Permanganate-fixed (A–C), and high-pressure frozen and freeze-substituted (D–F) cultured opium poppy cells. A, Permanganate-fixed control cell showing extensive lamellar ER but lacking large vesicles. B, Permanganate-fixed cultured cell 50 h after elicitor treatment showing proliferation of large cytoplasmic vesicles containing a flocculent, electron-dense material, which also appears in the vacuole. C, Permanganate-fixed cultured cell 50 h after elicitor treatment showing dilations of lamellar ER, which develop into larger vesicles with flocculent material. D, High-pressure frozen and freeze-substituted control cell showing extensive lamellar ER but lacking large vesicles. E, High-pressure frozen and freeze-substituted cultured cell 50 h after elicitor treatment showing large cytoplasmic vesicles with an electron-dense membrane lining. Note the proximity of vesicle with tonoplast at bottom right of image. F, High-pressure frozen and freeze-substituted cultured cell 50 h after elicitor treatment showing the fusion of a large cytoplasmic vesicle with the central vacuole. Asterisks show the locations of large cytoplasmic vesicles. Abbreviations are as follows: cw, cell wall; m, mitochondrion; p, plastid; and v, vacuole. Bars = 500 nm.

Figure 7.

Immunogold localization of CYP80B1, BBE, and COR in cultured opium poppy cells treated with a fungal elicitor for 50 h.

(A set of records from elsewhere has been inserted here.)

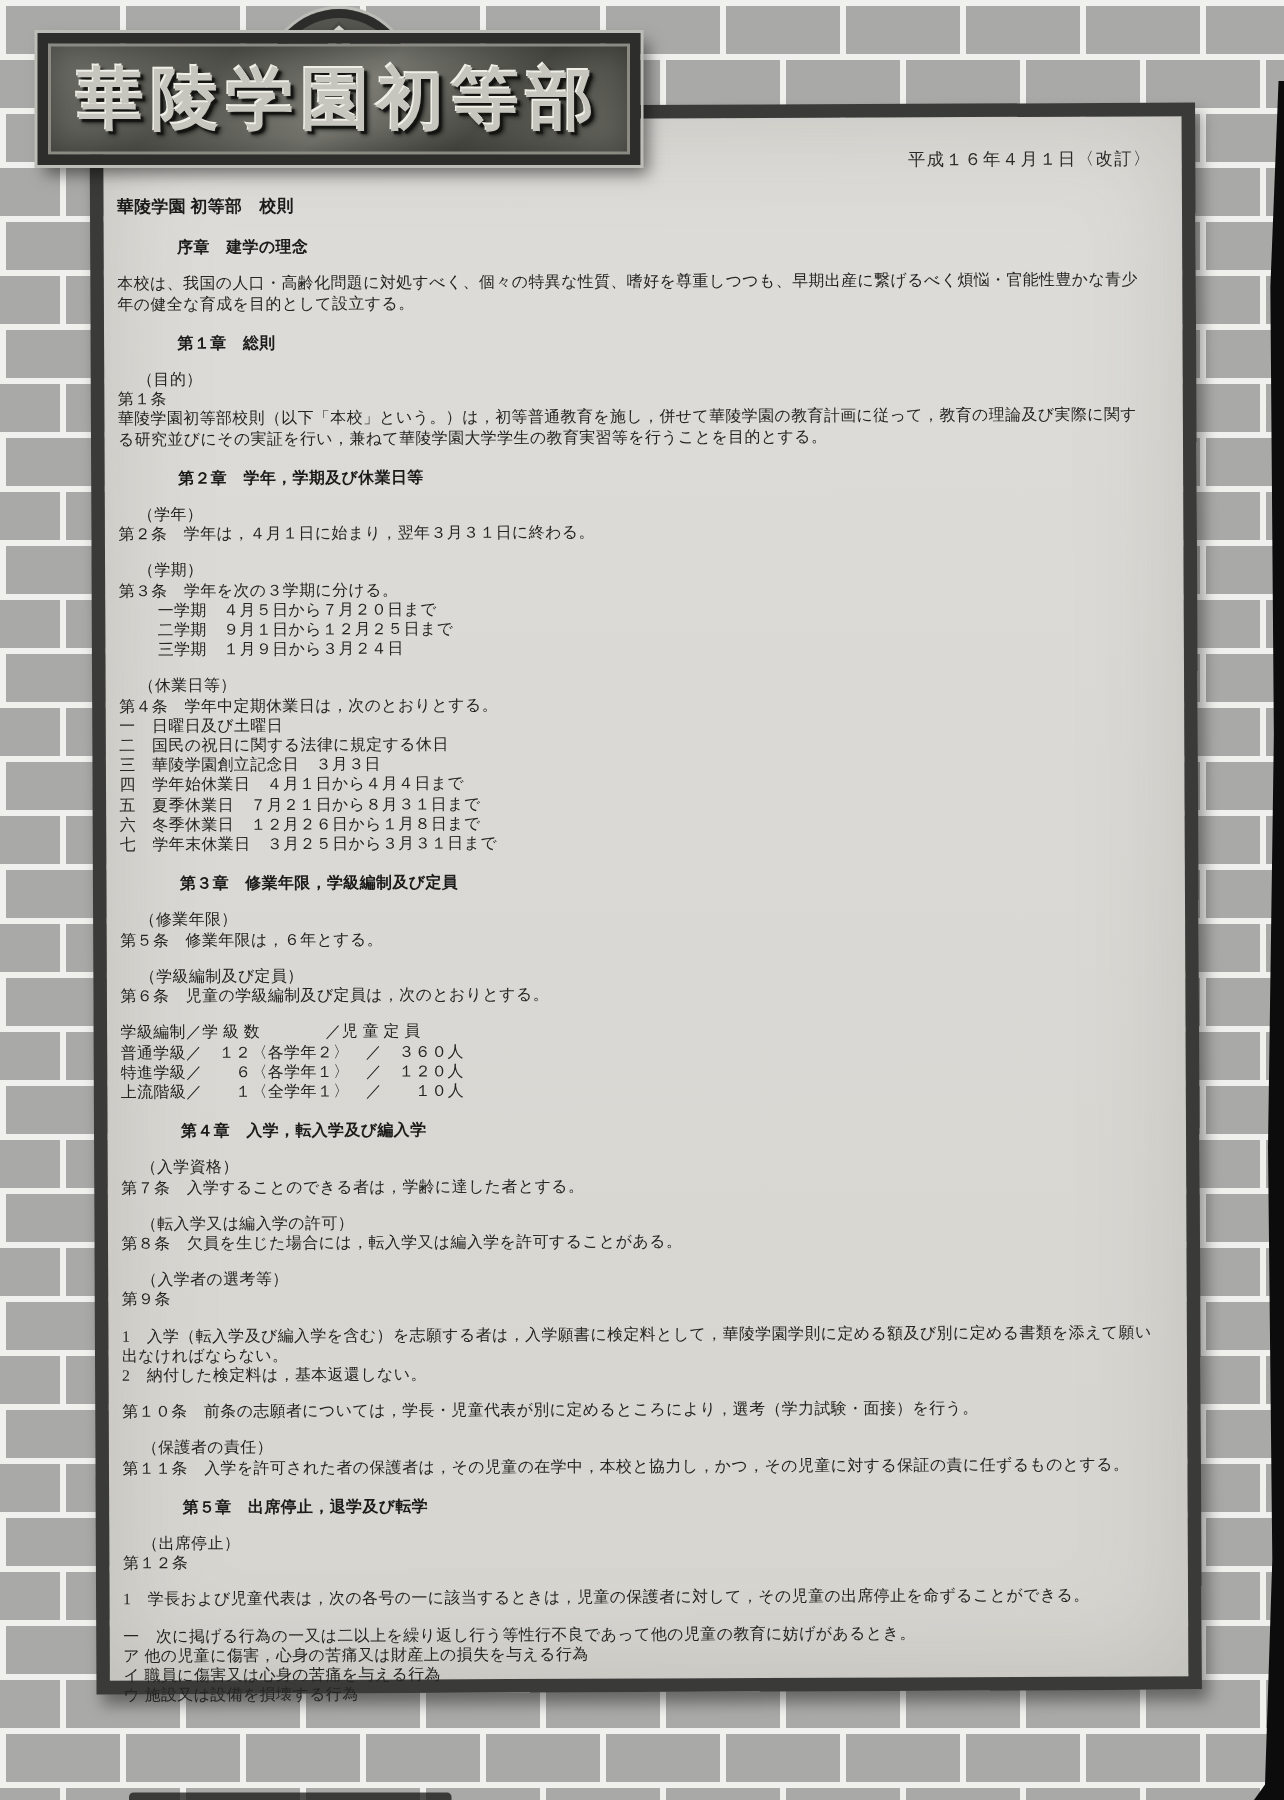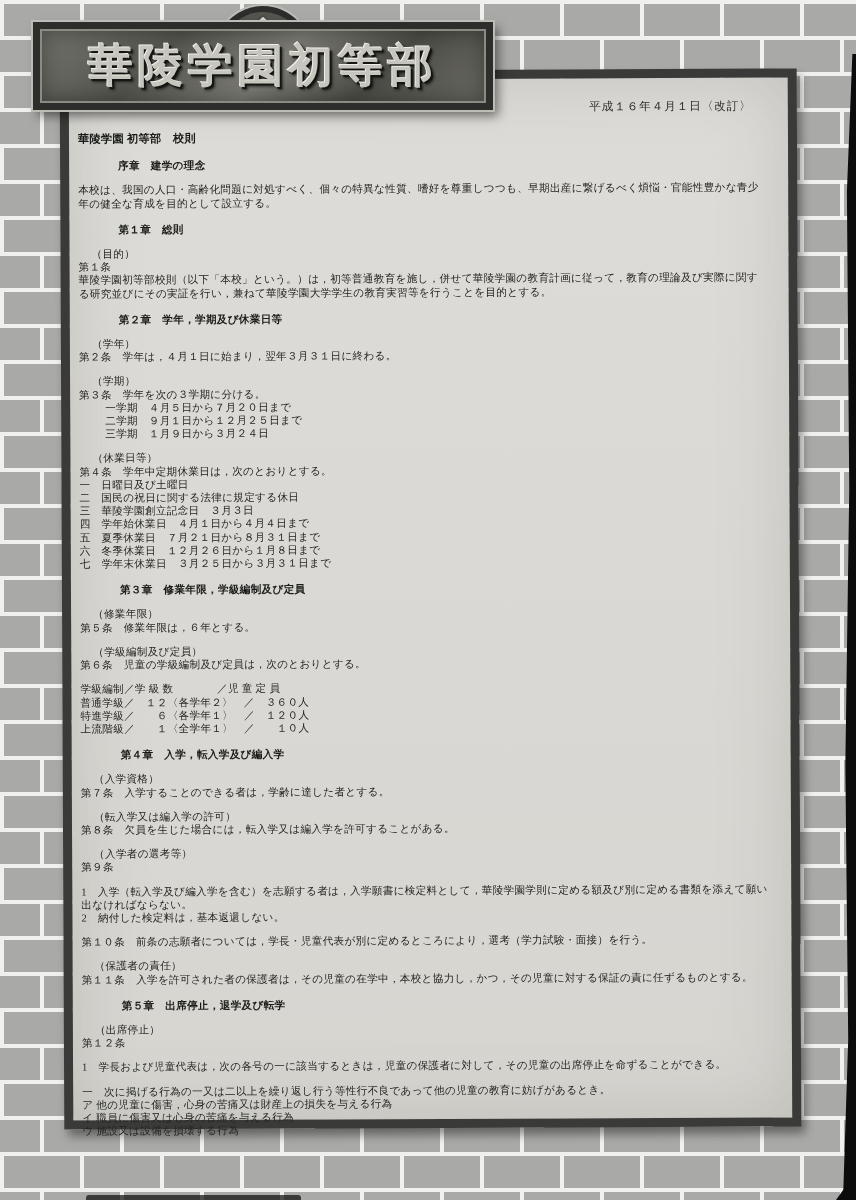--- a/index.html
+++ b/index.html
@@ -20,32 +20,32 @@
   .edge-bottom{position:absolute;left:86px;bottom:0;width:215px;height:5px;background:rgba(15,15,15,.72);
     border-radius:3px 3px 0 0;z-index:6;}
   .edge-corner{position:absolute;right:0;bottom:0;width:20px;height:28px;background:#0c0c0c;z-index:6;
     clip-path:polygon(100% 0,100% 100%,0 100%);}
 
   
   .paper{position:absolute;left:62px;top:70px;width:737px;height:1058px;z-index:2;
     background:linear-gradient(#dddcd8,#d6d5d0);border:9px solid var(--frame);
     box-shadow:4px 7px 10px rgba(0,0,0,.4), inset 0 0 70px rgba(125,125,118,.28);
     transform:rotate(-0.25deg);}
-  .date{position:absolute;top:21px;right:36px;font-size:11.5px;letter-spacing:1px;color:#2a2a28;}
+  .date{position:absolute;top:21px;right:20px;font-size:11.5px;letter-spacing:1px;color:#2a2a28;}
   .doc-inner{padding:52px 20px 0 9px;}
   .bl{font-size:10.6px;line-height:13.2px;letter-spacing:.3px;color:var(--ink);
       white-space:pre-wrap;}
   .doc-title{font-weight:700;font-size:11.2px;margin-bottom:14px;color:#1b1b19;}
   .chapter{font-weight:700;padding-left:40px;margin:13px 0 11px;color:#1b1b19;}
   .label{padding-left:13px;margin-top:11px;}
   .indent{padding-left:26px;}
   .space{height:11px;}
 
   
-  .plaque{position:absolute;left:33px;top:22px;width:460px;height:88px;z-index:4;}
+  .plaque{position:absolute;left:25px;top:22px;width:402px;height:88px;z-index:4;}
   .arch{position:absolute;left:50%;top:-16px;transform:translateX(-50%);width:96px;height:52px;
     background:linear-gradient(#575752,#3a3a36);border:6px solid var(--plaque-dark);border-bottom:none;
     border-radius:48px 48px 0 0;box-shadow:0 0 0 2px #bdbdb8;display:flex;justify-content:center;align-items:flex-end;}
   .crest{display:block;margin-bottom:-8px;}
   .plaque-face{position:relative;width:100%;height:100%;border:7px solid var(--plaque-dark);
     background:linear-gradient(135deg,#74746e 0%,#55554f 28%,#7c7c75 52%,#4d4d47 74%,#6b6b64 100%);
     box-shadow:0 0 0 2px #bdbdb8, 5px 6px 10px rgba(0,0,0,.5), inset 0 0 0 2px #8b8b84, inset 0 0 24px rgba(0,0,0,.45);
     display:flex;align-items:center;justify-content:center;}
   .plaque-title{font-family:"DejaVu Serif","Liberation Serif",serif;font-weight:700;font-size:45px;
     letter-spacing:5px;color:var(--plaque-text);white-space:nowrap;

A, Anti-CYP80B1 serum. Labeling is associated with the ER (arrowheads). B, Anti-BBE. Labeling is associated with the ER. C, Anti-COR serum. Labeling is associated with the cytosol. D, Preimmune serum from the mouse used to produce anti-CYP80B1 serum. No labeling is visible. Ten-nanometer, gold-conjugated IgGs (anti-mouse or anti-rabbit, as appropriate) were used as the secondary antibodies in all cases. Abbreviations are as follows: v, vacuole; m, mitochondrion; and cw, cell wall. Bars = 500 nm.

Figure 8.

Autofluorescence of control and elicitor-treated opium poppy cell cultures. A, Cultured cell 50 h after elicitor treatment poppy cells showing distinct yellow-green fluorescence due to the accumulation of sanguinarine in the vacuoles. Only some of the cells show this fluorescence. B, Noninduced cells in which yellow-green fluorescence is not visible. Bar = 25 μm.